4. How will we succeed?

5. What is most important, right now?

6. Who must do what?

What all three models have in common is that they are contractive rather than expansive — they look to break down and focus plans on what’s important right now.

The new feedback loop

The condensed planning cycle is encouraging leaders to adopt a more consultative mindset. And that’s a mirror image of what their teams believe is needed. It also reflects the “test and adjust” nature of today’s digital economy. From top to bottom of the business, the dynamic of feedback is changing in a productive way.

When operational decision-making is being informed by insight across the org chart, it’s more than a big behavioral shift. It imbues work at all levels with the satisfaction of knowing how it connects to what the company is trying to achieve. Everyone has clarity on how their work matters.

Treat work as a business-critical asset

Planning what and how work gets done is as critical a question for leaders as financial management or sales. But it’s not just a question for leaders. Today, it’s a question that the wisdom across the whole organization can help to answer in real-time and at a pace that was previously inconceivable.

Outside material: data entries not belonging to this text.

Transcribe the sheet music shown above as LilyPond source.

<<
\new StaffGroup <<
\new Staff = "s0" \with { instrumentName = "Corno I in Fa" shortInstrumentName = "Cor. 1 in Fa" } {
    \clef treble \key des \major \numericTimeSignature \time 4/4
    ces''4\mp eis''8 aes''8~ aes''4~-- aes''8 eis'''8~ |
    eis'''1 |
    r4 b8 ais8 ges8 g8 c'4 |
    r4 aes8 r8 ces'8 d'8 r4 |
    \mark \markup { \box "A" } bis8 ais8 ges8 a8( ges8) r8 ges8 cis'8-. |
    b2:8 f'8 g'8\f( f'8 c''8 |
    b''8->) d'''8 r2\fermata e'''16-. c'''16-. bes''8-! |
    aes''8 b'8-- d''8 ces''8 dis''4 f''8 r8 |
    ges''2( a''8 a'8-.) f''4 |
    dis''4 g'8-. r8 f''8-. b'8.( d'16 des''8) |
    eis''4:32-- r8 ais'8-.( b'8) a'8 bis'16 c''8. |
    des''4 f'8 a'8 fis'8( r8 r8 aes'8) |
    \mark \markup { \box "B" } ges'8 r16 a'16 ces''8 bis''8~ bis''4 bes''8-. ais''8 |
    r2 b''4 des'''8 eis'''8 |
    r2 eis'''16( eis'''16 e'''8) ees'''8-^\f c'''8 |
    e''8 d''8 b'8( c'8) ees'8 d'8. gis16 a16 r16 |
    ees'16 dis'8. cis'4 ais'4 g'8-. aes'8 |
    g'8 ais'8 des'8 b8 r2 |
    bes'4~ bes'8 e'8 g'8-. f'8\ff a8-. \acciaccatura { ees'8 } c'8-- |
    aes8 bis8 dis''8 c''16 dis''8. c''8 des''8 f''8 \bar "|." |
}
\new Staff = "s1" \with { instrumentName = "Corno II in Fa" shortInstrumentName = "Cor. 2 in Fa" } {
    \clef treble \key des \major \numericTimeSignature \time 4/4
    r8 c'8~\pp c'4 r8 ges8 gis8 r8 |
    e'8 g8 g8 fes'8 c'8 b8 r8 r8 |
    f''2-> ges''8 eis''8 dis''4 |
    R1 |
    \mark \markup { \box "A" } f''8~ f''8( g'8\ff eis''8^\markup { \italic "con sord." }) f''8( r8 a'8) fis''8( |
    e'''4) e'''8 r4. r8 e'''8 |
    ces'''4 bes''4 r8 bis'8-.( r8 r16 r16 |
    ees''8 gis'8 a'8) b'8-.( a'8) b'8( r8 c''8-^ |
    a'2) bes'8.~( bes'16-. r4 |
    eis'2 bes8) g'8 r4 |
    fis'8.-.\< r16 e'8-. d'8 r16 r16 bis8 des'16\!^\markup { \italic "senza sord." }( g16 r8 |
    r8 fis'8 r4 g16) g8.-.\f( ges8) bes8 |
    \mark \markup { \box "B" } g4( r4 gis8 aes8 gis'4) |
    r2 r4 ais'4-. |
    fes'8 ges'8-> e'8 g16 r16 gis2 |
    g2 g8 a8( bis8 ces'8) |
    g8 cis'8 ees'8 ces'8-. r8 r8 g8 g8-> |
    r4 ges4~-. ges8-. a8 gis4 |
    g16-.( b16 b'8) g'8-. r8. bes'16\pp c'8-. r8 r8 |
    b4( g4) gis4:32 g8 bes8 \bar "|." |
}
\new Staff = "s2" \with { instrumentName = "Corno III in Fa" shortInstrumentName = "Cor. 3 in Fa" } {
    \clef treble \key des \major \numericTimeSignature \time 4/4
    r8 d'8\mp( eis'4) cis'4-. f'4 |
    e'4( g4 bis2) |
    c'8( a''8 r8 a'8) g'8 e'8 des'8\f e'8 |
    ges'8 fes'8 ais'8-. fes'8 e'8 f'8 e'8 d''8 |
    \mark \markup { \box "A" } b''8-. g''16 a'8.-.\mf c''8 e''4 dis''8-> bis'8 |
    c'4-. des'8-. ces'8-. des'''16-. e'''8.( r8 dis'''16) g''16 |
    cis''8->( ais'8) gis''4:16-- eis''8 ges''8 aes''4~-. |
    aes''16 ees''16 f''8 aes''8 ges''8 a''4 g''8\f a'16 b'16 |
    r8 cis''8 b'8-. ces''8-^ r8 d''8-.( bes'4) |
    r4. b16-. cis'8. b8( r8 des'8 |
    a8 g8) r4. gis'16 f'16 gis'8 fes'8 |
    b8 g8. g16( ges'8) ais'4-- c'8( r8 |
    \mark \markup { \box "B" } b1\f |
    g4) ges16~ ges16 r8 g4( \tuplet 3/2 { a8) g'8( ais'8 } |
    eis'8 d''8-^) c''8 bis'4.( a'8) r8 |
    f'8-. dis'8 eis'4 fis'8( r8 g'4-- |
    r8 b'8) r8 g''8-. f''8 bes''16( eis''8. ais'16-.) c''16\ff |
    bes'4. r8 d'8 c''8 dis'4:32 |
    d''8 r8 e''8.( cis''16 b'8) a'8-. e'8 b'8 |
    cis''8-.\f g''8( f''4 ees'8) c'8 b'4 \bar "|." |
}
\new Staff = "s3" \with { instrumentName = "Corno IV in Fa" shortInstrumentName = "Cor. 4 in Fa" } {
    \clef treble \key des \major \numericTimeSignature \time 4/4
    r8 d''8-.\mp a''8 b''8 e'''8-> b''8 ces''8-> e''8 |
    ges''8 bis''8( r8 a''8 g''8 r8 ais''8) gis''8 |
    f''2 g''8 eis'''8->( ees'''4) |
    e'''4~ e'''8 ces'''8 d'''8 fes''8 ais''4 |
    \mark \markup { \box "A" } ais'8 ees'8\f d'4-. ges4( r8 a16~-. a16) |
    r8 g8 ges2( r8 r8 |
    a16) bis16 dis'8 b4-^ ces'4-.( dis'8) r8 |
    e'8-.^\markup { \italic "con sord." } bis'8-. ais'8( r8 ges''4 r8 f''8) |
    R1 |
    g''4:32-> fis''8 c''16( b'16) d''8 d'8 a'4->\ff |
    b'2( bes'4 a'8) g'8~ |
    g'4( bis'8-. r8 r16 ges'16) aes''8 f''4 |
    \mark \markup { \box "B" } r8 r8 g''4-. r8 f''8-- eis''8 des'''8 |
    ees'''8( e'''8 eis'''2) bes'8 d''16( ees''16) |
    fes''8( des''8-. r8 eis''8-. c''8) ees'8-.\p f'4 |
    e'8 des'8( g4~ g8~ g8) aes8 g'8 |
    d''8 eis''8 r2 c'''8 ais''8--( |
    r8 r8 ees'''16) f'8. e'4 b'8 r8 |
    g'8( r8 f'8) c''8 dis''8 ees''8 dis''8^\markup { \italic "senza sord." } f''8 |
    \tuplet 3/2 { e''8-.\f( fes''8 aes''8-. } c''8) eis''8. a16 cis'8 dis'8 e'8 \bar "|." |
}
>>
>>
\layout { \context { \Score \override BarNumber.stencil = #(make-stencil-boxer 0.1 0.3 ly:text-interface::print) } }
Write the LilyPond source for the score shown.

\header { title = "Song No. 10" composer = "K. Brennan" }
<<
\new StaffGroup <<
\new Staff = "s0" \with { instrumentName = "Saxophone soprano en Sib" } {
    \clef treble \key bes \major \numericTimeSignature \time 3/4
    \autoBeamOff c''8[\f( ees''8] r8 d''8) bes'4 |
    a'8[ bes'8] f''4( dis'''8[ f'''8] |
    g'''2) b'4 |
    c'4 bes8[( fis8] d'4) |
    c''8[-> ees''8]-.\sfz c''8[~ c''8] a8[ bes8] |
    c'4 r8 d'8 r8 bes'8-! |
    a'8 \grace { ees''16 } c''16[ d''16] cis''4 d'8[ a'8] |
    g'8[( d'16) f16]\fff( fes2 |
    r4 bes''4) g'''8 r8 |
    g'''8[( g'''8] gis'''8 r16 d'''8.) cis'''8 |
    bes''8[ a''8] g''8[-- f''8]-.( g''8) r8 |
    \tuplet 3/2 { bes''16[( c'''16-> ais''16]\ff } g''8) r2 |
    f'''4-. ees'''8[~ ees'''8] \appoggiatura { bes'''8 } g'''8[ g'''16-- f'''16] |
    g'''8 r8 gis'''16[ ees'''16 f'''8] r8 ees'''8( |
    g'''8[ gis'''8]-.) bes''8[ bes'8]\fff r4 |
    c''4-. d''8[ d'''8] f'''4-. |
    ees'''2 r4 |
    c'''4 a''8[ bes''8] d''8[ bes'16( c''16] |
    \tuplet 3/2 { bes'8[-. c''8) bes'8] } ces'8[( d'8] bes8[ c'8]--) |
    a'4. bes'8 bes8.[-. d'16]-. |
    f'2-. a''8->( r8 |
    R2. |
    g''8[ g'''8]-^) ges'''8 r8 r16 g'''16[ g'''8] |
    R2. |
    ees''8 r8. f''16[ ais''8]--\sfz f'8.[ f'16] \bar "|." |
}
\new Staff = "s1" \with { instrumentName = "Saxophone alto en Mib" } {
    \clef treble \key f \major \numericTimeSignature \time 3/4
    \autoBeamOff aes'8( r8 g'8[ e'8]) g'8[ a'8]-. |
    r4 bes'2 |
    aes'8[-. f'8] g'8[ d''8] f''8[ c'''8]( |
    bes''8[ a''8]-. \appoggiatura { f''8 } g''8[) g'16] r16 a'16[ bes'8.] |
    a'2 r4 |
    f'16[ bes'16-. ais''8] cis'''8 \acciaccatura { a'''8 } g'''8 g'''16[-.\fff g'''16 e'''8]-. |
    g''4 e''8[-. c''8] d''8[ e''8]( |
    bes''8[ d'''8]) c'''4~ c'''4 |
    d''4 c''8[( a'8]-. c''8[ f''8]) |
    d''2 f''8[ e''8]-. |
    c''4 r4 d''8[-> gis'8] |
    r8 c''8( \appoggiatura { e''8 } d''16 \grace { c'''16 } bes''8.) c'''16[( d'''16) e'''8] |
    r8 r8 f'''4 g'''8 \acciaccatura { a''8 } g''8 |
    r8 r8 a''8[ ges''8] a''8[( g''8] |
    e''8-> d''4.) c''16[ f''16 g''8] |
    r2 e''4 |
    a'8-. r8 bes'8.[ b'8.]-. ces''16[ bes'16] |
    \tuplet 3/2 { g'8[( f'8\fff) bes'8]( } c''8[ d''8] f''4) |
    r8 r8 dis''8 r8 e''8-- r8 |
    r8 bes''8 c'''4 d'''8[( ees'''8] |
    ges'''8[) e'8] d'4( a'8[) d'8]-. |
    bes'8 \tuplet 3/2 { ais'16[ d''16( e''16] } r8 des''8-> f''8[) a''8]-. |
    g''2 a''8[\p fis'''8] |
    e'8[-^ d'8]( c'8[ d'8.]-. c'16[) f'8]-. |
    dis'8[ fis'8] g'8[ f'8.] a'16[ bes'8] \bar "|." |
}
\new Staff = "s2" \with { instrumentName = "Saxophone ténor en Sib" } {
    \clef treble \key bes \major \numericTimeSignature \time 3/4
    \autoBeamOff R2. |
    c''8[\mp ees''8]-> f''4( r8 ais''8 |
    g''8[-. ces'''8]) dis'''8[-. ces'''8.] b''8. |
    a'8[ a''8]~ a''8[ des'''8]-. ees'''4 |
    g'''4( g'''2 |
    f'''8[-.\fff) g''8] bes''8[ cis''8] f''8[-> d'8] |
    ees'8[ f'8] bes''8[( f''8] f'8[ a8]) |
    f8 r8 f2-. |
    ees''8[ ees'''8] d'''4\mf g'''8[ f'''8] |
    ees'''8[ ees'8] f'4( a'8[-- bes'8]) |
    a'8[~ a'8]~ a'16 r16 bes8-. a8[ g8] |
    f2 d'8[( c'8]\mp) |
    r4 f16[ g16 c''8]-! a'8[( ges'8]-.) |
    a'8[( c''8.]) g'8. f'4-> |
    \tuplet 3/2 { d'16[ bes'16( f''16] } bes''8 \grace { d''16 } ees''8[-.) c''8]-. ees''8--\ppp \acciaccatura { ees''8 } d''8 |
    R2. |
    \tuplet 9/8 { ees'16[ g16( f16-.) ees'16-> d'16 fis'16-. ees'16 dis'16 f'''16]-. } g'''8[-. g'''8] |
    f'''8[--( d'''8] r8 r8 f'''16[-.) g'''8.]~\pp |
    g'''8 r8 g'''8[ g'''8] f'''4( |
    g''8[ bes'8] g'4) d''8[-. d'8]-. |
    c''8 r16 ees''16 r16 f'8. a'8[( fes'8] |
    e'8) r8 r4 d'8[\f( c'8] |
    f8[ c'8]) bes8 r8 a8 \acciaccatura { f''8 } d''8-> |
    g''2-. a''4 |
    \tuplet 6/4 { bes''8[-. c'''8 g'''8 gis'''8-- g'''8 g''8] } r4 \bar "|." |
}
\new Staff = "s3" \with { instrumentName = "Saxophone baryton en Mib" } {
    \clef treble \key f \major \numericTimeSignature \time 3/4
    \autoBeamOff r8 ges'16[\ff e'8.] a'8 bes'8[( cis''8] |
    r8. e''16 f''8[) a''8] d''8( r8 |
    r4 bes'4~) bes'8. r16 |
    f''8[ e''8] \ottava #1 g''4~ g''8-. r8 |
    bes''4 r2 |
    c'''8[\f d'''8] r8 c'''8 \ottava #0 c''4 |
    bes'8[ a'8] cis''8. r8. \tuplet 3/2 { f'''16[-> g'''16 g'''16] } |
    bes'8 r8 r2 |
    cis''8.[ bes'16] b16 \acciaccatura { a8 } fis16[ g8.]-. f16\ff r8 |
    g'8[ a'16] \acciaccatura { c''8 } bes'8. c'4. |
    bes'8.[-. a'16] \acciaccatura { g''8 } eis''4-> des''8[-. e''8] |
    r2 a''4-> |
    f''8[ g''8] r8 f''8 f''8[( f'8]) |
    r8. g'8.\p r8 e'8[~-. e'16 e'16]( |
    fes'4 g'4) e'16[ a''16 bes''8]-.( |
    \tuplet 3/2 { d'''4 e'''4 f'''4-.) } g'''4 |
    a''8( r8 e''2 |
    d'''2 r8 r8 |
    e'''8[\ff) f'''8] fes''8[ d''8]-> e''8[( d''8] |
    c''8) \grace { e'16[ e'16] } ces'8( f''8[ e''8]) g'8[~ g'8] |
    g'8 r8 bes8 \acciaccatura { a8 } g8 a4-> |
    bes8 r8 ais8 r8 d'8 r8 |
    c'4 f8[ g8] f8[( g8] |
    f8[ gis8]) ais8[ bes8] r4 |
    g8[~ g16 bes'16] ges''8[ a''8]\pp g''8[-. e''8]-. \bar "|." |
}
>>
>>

I’m reminded of a speech President Dwight D. Eisenhower gave back in 1957 recalling some old Army wisdom: “Plans are worthless, but planning is everything. There is a very great distinction because when you are planning for an emergency you must start with this one thing: the very definition of ‘emergency’ is that it is unexpected, therefore it is not going to happen the way you are planning.” We’re still living through the truth of that today.